With the surge of baby boomers now entering their 60s, more drivers are on the road who may have thinking impairments linked to ageing.
Researchers at the Alzheimer’s Disease Research Center (ADRC) of Washington University School of Medicine in St. Louis and other key centers nationally have developed a three-hour workshop to train health care providers to identify potentially unsafe drivers with dementia and to encourage appropriate retirement from driving.

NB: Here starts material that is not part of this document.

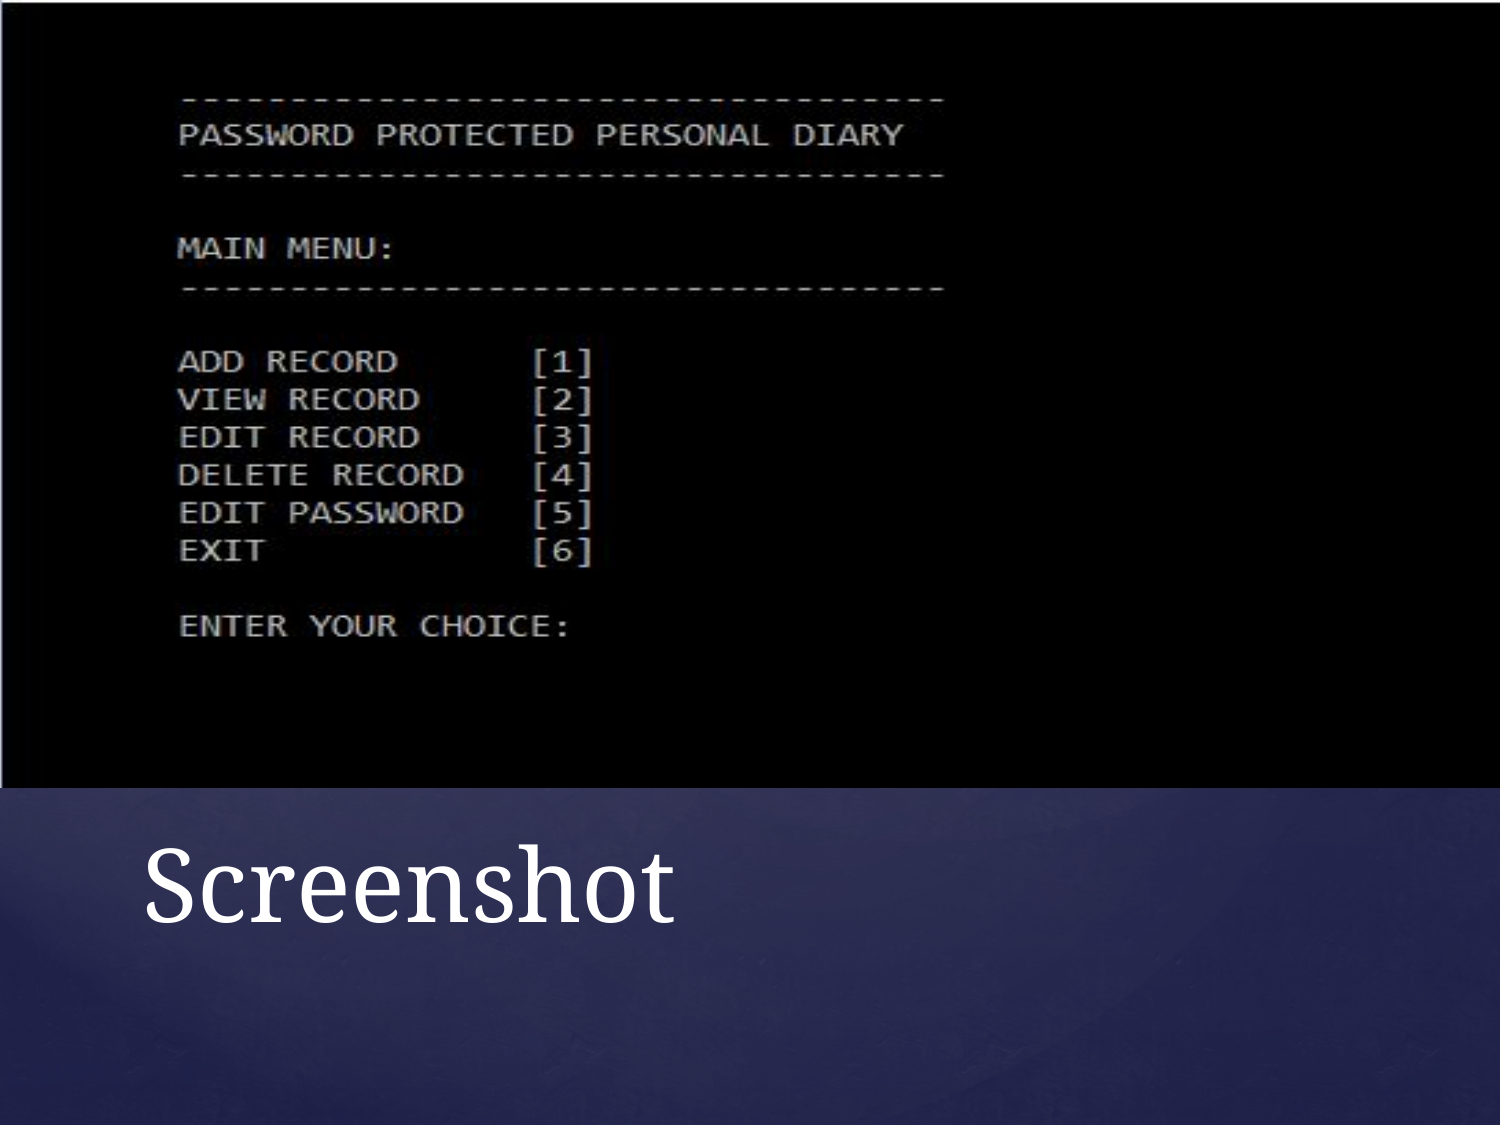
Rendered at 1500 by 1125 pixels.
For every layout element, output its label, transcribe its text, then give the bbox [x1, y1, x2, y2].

title Screenshot [127, 802, 1365, 950]
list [0, 0, 1500, 788]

“We don’t want to give the message that older drivers are always unsafe, because that’s just not the case,” says Thomas Meuser, Ph.D., research associate professor of neurology at Washington University. “But there are health-related changes associated with aging, including Alzheimer’s disease and other forms of dementia, that impair medical fitness to drive.”
In a recent issue of the journal ‘Gerontologist’, Meuser and colleagues reported on the effects of their workshop after presentations to health professionals in seven Missouri locations, including a number of rural cities with large elderly populations.
Debate is ongoing about when in the progression of dementia a patient driving becomes an almost certain danger. Most US states don’t have specific prohibitions in this regard, but all states allow health professionals and others to report individuals perceived as medically unfit to drive due to dementia or other conditions. In 2001, the American Academy of Neurology recommended that persons diagnosed with mild dementia stop driving for reasons of personal and public safety.